# Meslek personeli



## YaMukPreNseS

Evet çevirim bitmedi ve sorularımla yine sizlerleyim. "Meslek personeli" ne demektir? Yani idarede kadrolu personel mi? İşçi değil de kalifiye personel mi, ne demek? Türkçesini anlamama yardım ederseniz çevireceğim, inanıyorum. Ama ingilizce ya da fransızca çeviri öneriniz varsa da makbule geçer.


----------



## chrysalid

Bence meslek personeli idari olmayan personel demek.

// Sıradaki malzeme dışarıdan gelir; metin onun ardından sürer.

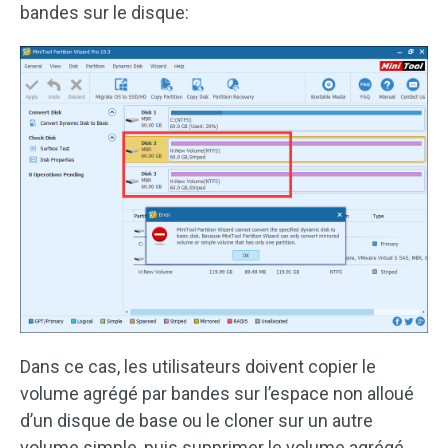
bandes sur le disque:
Dans ce cas, les utilisateurs doivent copier le
volume agrégé par bandes sur l’espace non alloué
d’un disque de base ou le cloner sur un autre
volume simple, puis supprimer le volume agrégé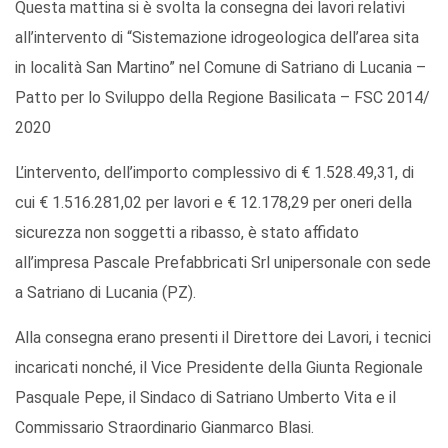
Questa mattina si è svolta la consegna dei lavori relativi
all’intervento di “Sistemazione idrogeologica dell’area sita
in località San Martino” nel Comune di Satriano di Lucania –
Patto per lo Sviluppo della Regione Basilicata – FSC 2014/
2020
L’intervento, dell’importo complessivo di € 1.528.49,31, di
cui € 1.516.281,02 per lavori e € 12.178,29 per oneri della
sicurezza non soggetti a ribasso, è stato affidato
all’impresa Pascale Prefabbricati Srl unipersonale con sede
a Satriano di Lucania (PZ).
Alla consegna erano presenti il Direttore dei Lavori, i tecnici
incaricati nonché, il Vice Presidente della Giunta Regionale
Pasquale Pepe, il Sindaco di Satriano Umberto Vita e il
Commissario Straordinario Gianmarco Blasi.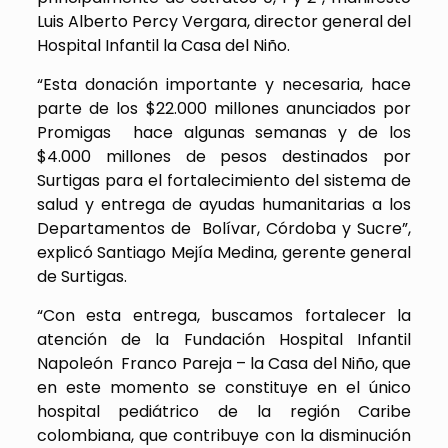
Luis Alberto Percy Vergara, director general del
Hospital Infantil la Casa del Niño.
“Esta donación importante y necesaria, hace
parte de los $22.000 millones anunciados por
Promigas hace algunas semanas y de los
$4.000 millones de pesos destinados por
Surtigas para el fortalecimiento del sistema de
salud y entrega de ayudas humanitarias a los
Departamentos de Bolívar, Córdoba y Sucre”,
explicó Santiago Mejía Medina, gerente general
de Surtigas.
“Con esta entrega, buscamos fortalecer la
atención de la Fundación Hospital Infantil
Napoleón Franco Pareja – la Casa del Niño, que
en este momento se constituye en el único
hospital pediátrico de la región Caribe
colombiana, que contribuye con la disminución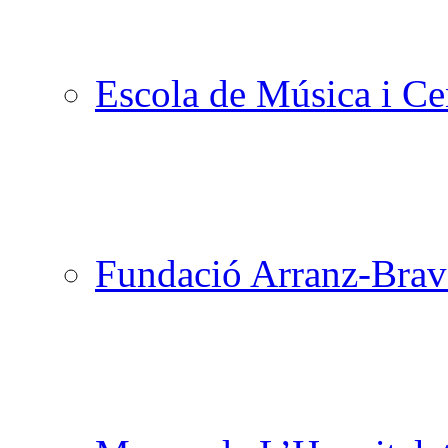
Escola de Música i Cen
Fundació Arranz-Bra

Uzman kadrosunda çalışanlar mesela.


----------



## YaMukPreNseS

chrysalid said:


> Bence meslek personeli idari olmayan personel demek. Uzman kadrosunda çalışanlar mesela.



Cevap için teşekkürler. Ama uzman kadrosundakiler de memur değil mi aynı zamanda?  Yani sözleşmeleri memurlarınki gibi değil mi? Daha iyi şartlarla tabii.


----------



## chrysalid

Tabii, onlar da memur ama işlerinin niteliği idari memurlardan farklı. Dışişleri Bakanlığı'na bakarsanız meslek memuru ve idari memur ayrımını net bir şekilde görürsünüz.


----------



## dawar

Meslek memuru diplomat ile aynı şey değilmi?


----------



## YaMukPreNseS

Terimler biraz karışık ve anladığım kadarıyla hiçbir yerde bir tanımı vs. yok. Meslek memuru diye bir şey var mı bilmiyorum, hiç duymadım. Ama meslek personeli chrysalid'in dediği gibi uzmanlar gibi üst düzey memurlar. Diplomatların hukuki anlamda kendi özel düzenlemeleri var, meslek personeli diye anıldıklarını sanmıyorum.


----------



## Anil_B.

Merhaba, terimi hangi meslek grubu için kullanacaksınız? Dışişleri mi? SPK'da çalışan için mi? Çalıştıkları kuruma göre terminoloji değişecektir.


----------